What you need to do: Which lines of the data below contain "master"? Please show them all.

Information supplied:
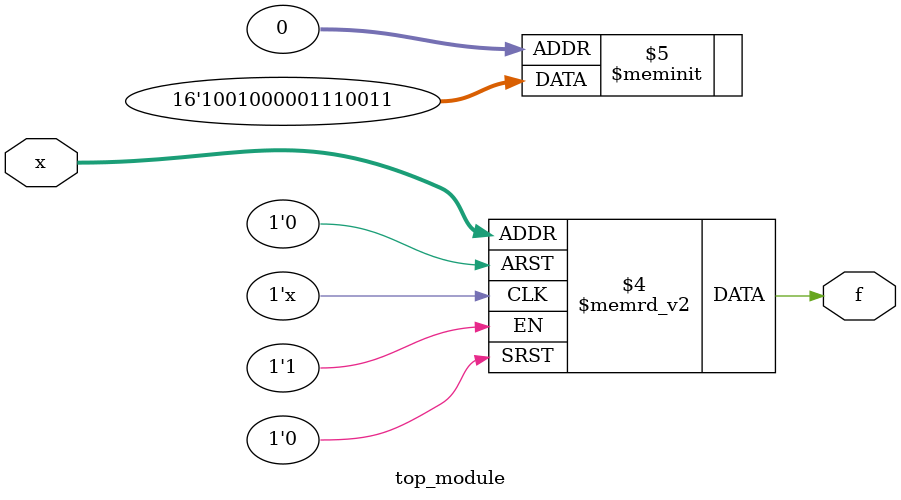
<source format=sv>
module top_module (
	input [4:1] x,
	output logic f
);

	always_comb begin
		case(x)
			4'h0, 4'h1, 4'h4, 4'h5, 4'h6: f = 1;
			4'h2, 4'h3, 4'h7, 4'h8, 4'h9, 4'ha, 4'hb, 4'hd, 4'he: f = 0;
			4'hc, 4'hf: f = 1;
		endcase
	end

endmodule

</source>
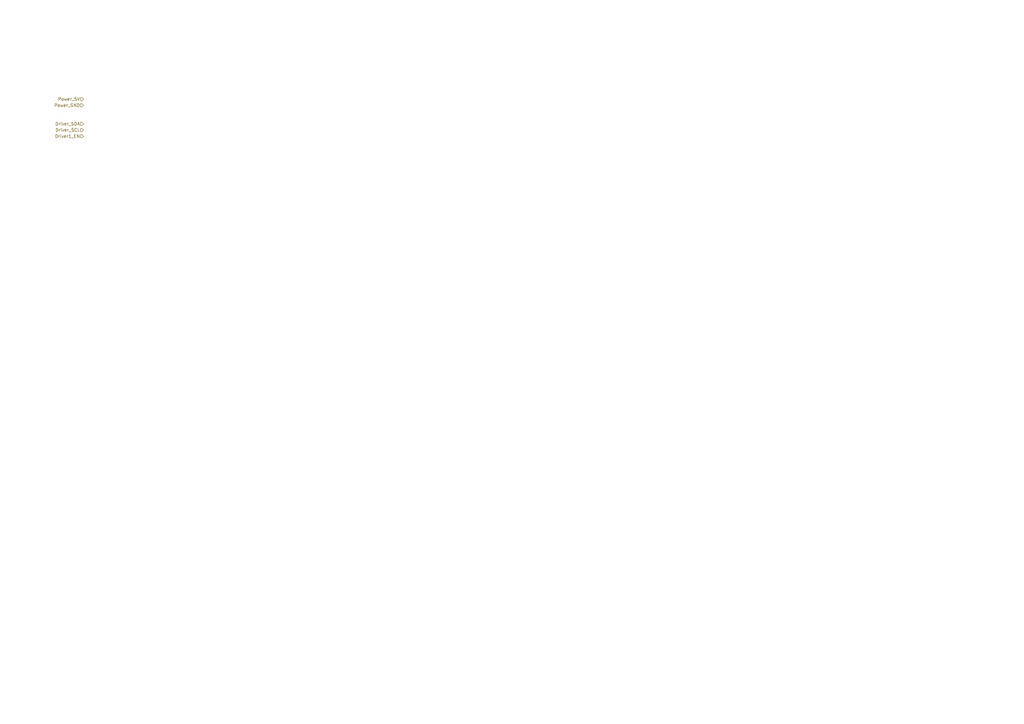
<source format=kicad_sch>
(kicad_sch
	(version 20231120)
	(generator "eeschema")
	(generator_version "8.0")
	(uuid "27e8b77d-2ee5-48e8-9c8f-003f8832b09b")
	(paper "A3")
	(title_block
		(title "5x5 Clock Panel")
		(date "2024-10-31")
		(rev "1")
	)
	(lib_symbols)
	(hierarchical_label "Driver_SCL"
		(shape input)
		(at 34.29 53.34 180)
		(fields_autoplaced yes)
		(effects
			(font
				(size 1.27 1.27)
			)
			(justify right)
		)
		(uuid "3782a653-28d2-499a-b1c9-5d21fdb4de88")
	)
	(hierarchical_label "Power_5V"
		(shape input)
		(at 34.29 40.64 180)
		(fields_autoplaced yes)
		(effects
			(font
				(size 1.27 1.27)
			)
			(justify right)
		)
		(uuid "b1a64a02-1c45-4e63-8a17-a3be9570516a")
	)
	(hierarchical_label "Driver1_EN"
		(shape input)
		(at 34.29 55.88 180)
		(fields_autoplaced yes)
		(effects
			(font
				(size 1.27 1.27)
			)
			(justify right)
		)
		(uuid "bcdb369d-8e6d-42e9-8aeb-930aef26b7ee")
	)
	(hierarchical_label "Driver_SDA"
		(shape input)
		(at 34.29 50.8 180)
		(fields_autoplaced yes)
		(effects
			(font
				(size 1.27 1.27)
			)
			(justify right)
		)
		(uuid "d8a5ac7f-22d8-4626-a9ba-88098ce6bda4")
	)
	(hierarchical_label "Power_GND"
		(shape input)
		(at 34.29 43.18 180)
		(fields_autoplaced yes)
		(effects
			(font
				(size 1.27 1.27)
			)
			(justify right)
		)
		(uuid "e21c3791-b5ed-4276-92b6-a3d4f8fb51e6")
	)
)

</source>
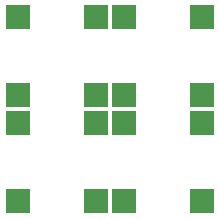
<source format=gts>
G04 Layer: TopSolderMaskLayer*
G04 EasyEDA v6.5.38, 2023-11-24 15:02:17*
G04 fd976b0eda274a6ca9a56c4ffa30f9f7,9a5be75d700b4a6385dc1106f27949ae,10*
G04 Gerber Generator version 0.2*
G04 Scale: 100 percent, Rotated: No, Reflected: No *
G04 Dimensions in millimeters *
G04 leading zeros omitted , absolute positions ,4 integer and 5 decimal *
%FSLAX45Y45*%
%MOMM*%

%AMMACRO1*1,1,$1,$2,$3*1,1,$1,$4,$5*1,1,$1,0-$2,0-$3*1,1,$1,0-$4,0-$5*20,1,$1,$2,$3,$4,$5,0*20,1,$1,$4,$5,0-$2,0-$3,0*20,1,$1,0-$2,0-$3,0-$4,0-$5,0*20,1,$1,0-$4,0-$5,$2,$3,0*4,1,4,$2,$3,$4,$5,0-$2,0-$3,0-$4,0-$5,$2,$3,0*%
%ADD10MACRO1,0.1016X-1X1X1X1*%
%ADD11MACRO1,0.1016X1X-1X-1X-1*%

%LPD*%
D10*
G01*
X219999Y-879998D03*
G01*
X879998Y-879998D03*
G01*
X879998Y-219999D03*
G01*
X219999Y-219999D03*
D11*
G01*
X1779996Y-219999D03*
G01*
X1119997Y-219999D03*
G01*
X1119997Y-879998D03*
G01*
X1779996Y-879998D03*
D10*
G01*
X1119997Y-1779996D03*
G01*
X1779996Y-1779996D03*
G01*
X1779996Y-1119997D03*
G01*
X1119997Y-1119997D03*
G01*
X219999Y-1779996D03*
G01*
X879998Y-1779996D03*
G01*
X879998Y-1119997D03*
G01*
X219999Y-1119997D03*
M02*

</source>
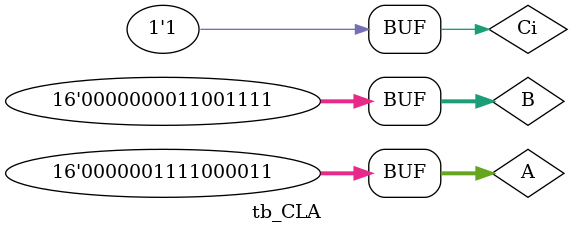
<source format=v>
`timescale 1ns / 1ps


module tb_CLA;

	// Inputs
	reg [15:0] A;
	reg [15:0] B;
	reg Ci;

	// Outputs
	wire [15:0] S;

	// Instantiate the Unit Under Test (UUT)
	CLA16 uut (
		.A(A), 
		.B(B), 
		.Ci(Ci), 
		.S(S), 
	);

	initial begin
		A = 16'b1111111100000000;
		B = 16'b0000000011111111;
		Ci = 1'b0;
		#50;
		A = 16'b1111111100000000;
		B = 16'b0000000011111111;
		Ci = 1'b1;
		#50;
		A = 16'b0000001111000011;
		B = 16'b0000000011001111;
		Ci = 1'b1;
		#50;
	end
      
endmodule


</source>
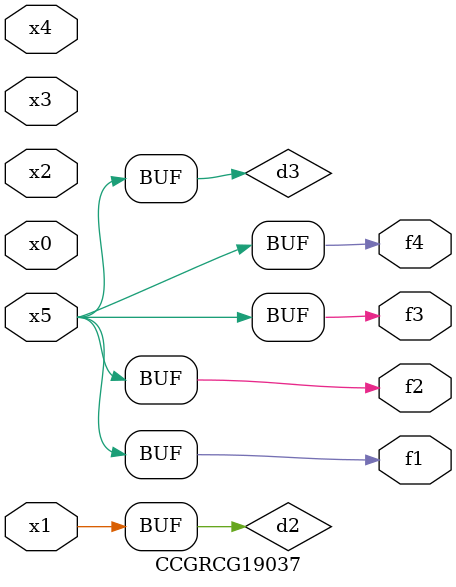
<source format=v>
module CCGRCG19037(
	input x0, x1, x2, x3, x4, x5,
	output f1, f2, f3, f4
);

	wire d1, d2, d3;

	not (d1, x5);
	or (d2, x1);
	xnor (d3, d1);
	assign f1 = d3;
	assign f2 = d3;
	assign f3 = d3;
	assign f4 = d3;
endmodule

</source>
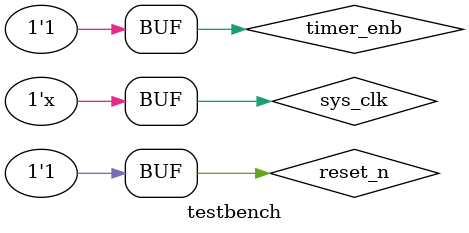
<source format=v>
`timescale 1ns/1ns
module testbench;
   
   wire base_tick;
   reg sys_clk,reset_n,timer_enb;
   
   timer timer1(sys_clk,reset_n,timer_enb,base_tick);
initial
 begin
 $dumpfile ("tb_timer.vcd");
$dumpvars(0,testbench);
$monitor(sys_clk,reset_n,timer_enb,base_tick);
 sys_clk = 0; 
 timer_enb =1;
 reset_n= 1;
 end   
always #10 sys_clk = ~sys_clk;





 

 






 





  
endmodule

     

</source>
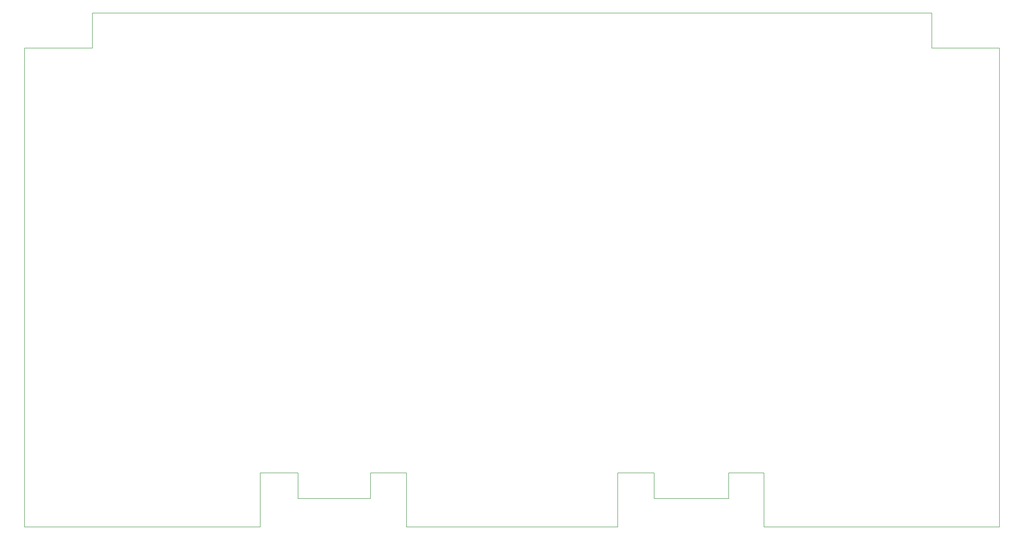
<source format=gm1>
G04 #@! TF.GenerationSoftware,KiCad,Pcbnew,(2017-12-06 revision 4e70e37f0)-master*
G04 #@! TF.CreationDate,2017-12-06T11:37:05-08:00*
G04 #@! TF.ProjectId,8CH_Amplifier,3843485F416D706C69666965722E6B69,rev?*
G04 #@! TF.SameCoordinates,Original*
G04 #@! TF.FileFunction,Profile,NP*
%FSLAX46Y46*%
G04 Gerber Fmt 4.6, Leading zero omitted, Abs format (unit mm)*
G04 Created by KiCad (PCBNEW (2017-12-06 revision 4e70e37f0)-master) date Wed Dec  6 11:37:05 2017*
%MOMM*%
%LPD*%
G01*
G04 APERTURE LIST*
%ADD10C,0.150000*%
G04 APERTURE END LIST*
D10*
X232500000Y-230000000D02*
X232500000Y-239500000D01*
X360000000Y-73000000D02*
X335000000Y-73000000D01*
X25000000Y-73000000D02*
X25000000Y-60000000D01*
X360000000Y-250000000D02*
X360000000Y-73000000D01*
X273000000Y-250000000D02*
X360000000Y-250000000D01*
X232500000Y-239500000D02*
X260000000Y-239500000D01*
X260000000Y-230000000D02*
X273000000Y-230000000D01*
X273000000Y-250000000D02*
X273000000Y-230000000D01*
X219000000Y-250000000D02*
X219000000Y-230000000D01*
X219000000Y-230000000D02*
X232500000Y-230000000D01*
X260000000Y-230000000D02*
X260000000Y-239500000D01*
X141000000Y-250000000D02*
X219000000Y-250000000D01*
X141000000Y-250000000D02*
X141000000Y-230000000D01*
X127750000Y-230000000D02*
X141000000Y-230000000D01*
X127750000Y-230000000D02*
X127750000Y-239500000D01*
X101000000Y-239500000D02*
X127750000Y-239500000D01*
X101000000Y-230000000D02*
X101000000Y-239500000D01*
X87000000Y-230000000D02*
X101000000Y-230000000D01*
X87000000Y-250000000D02*
X87000000Y-230000000D01*
X0Y-250000000D02*
X87000000Y-250000000D01*
X335000000Y-73000000D02*
X335000000Y-60000000D01*
X25000000Y-60000000D02*
X335000000Y-60000000D01*
X0Y-73000000D02*
X25000000Y-73000000D01*
X0Y-250000000D02*
X0Y-73000000D01*
M02*

</source>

Answer area:
G04 #@! TF.GenerationSoftware,KiCad,Pcbnew,(2017-12-06 revision 4e70e37f0)-master*
G04 Created by KiCad (PCBNEW (2017-12-06 revision 4e70e37f0)-master) date Wed Dec  6 11:37:05 2017*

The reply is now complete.